The long-running ABC show The F.B.I. was perhaps the greatest success of the FBI’s entertainment liaison office during Hoover’s time as head of the Bureau. The deal struck between the FBI and the producers granted Hoover approval and veto power over scripts, casting and even sponsors. In return Hoover allowed unprecedented access to case files, personnel and FBI properties and even appeared in the show on occasion himself.
The extent of the real FBI’s control over the TV version was first revealed by David Robb, after he obtained hundreds of documents from the Bureau. His article series is no longer available online but fortunately it is archived on the Wayback Machine. He wrote:
Hoover, whose lifelong obsession was ferreting Communists and Communist sympathizers – “fellow travelers” – out of Hollywood, brought that fixation to “The FBI,” as well.
In a memo, dated May 26, 1965, FBI Special Agents assigned to the show had run a background check on an actor who the producers “were most anxious to employ.” It turned out, however, that the actor had signed a petition in 1951 on behalf of the “Hollywood Ten” – the ten men who had gone to jail for refusing to cooperate with the House Un-American Activities Committee. The actor was questioned about this, and the FBI Special Agent assigned to the show determined that he was not a Communist or a Communist sympathizer, and that it would be all right for Quinn Martin to hire him.
But Hoover, who in the 1940s and ‘50s had hounded hundreds of Hollywood actors, writers and directors who he suspected of being Communists, was not about to let someone appear on his show who was a ‘fellow traveler.’
“No,” Hoover wrote back in his small, barely-legible scrawl. “I do not want even a fellow traveler in the cast nor one who is stupidly naïve.”
Hoover also removed references to the FBI wiretapping phones, ensured all FBI agents were portrayed as sober and asexual, and – for the last few years of the series’ run – forbid anyone from being murdered on the show, as part of his ‘family friendly’ values.
A FOIA request by a Muckrock user prised loose a 240+ page FBI file on the The F.B.I.‘s star Efrem Zimbalist Jr. Even though Zimbalist was known for being more conservative than many in Hollywood, and thus more in keeping with Hoover’s worldview, the Bureau kept a close eye on his media and public appearances, often writing to him immediately after them. While most of the correspondence between the Bureau and Zimbalist was glowing and gracious, it does seem that they wanted him to know that they were watching him.
Bizarrely, some memos refer to Zimbalist not by his real name, but by the name of his character on the show, Lewis Erskine.
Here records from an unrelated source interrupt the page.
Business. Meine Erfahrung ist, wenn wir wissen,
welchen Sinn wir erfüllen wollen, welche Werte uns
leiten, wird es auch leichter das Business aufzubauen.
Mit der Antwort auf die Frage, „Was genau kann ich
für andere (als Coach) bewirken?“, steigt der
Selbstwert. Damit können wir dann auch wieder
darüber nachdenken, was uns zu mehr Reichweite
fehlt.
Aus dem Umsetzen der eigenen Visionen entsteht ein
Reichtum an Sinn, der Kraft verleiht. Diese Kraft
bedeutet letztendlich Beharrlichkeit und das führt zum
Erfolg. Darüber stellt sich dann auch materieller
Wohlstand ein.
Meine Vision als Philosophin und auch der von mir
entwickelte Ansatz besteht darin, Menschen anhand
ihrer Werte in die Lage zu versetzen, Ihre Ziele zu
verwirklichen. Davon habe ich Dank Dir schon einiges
That said, the way this memo is written suggests that the Bureau considered Erskine a separate entity from the actor who portrayed him, suggesting Hoover was an early proponent of postmodernism.
Meanwhile, the FBI’s monitoring of media references to Zimbalist included when he was accidentally in an issue of Playboy, in a picture of him innocently chatting with the Playmate of the Month. Another document of note in the file recorded how the Bureau gave a special award to Zimbalist during a ceremony at Quantico, where the new director Clarence M. Kelley said:
No one in the history of the law enforcement profession has compiled a more remarkable record: 240 major cases solved… some of them twice… each one in the space of sixty minutes.
We expect Hollywood stars to be divorced from reality and incapable of distinguishing or prioritising reality over fantasy but when it’s the director of the FBI (or CIA) then it’s slightly worrying. It seems that being cooped up inside institutions, alienated from the consequences of your decisions and actions, makes everyone a little crazy.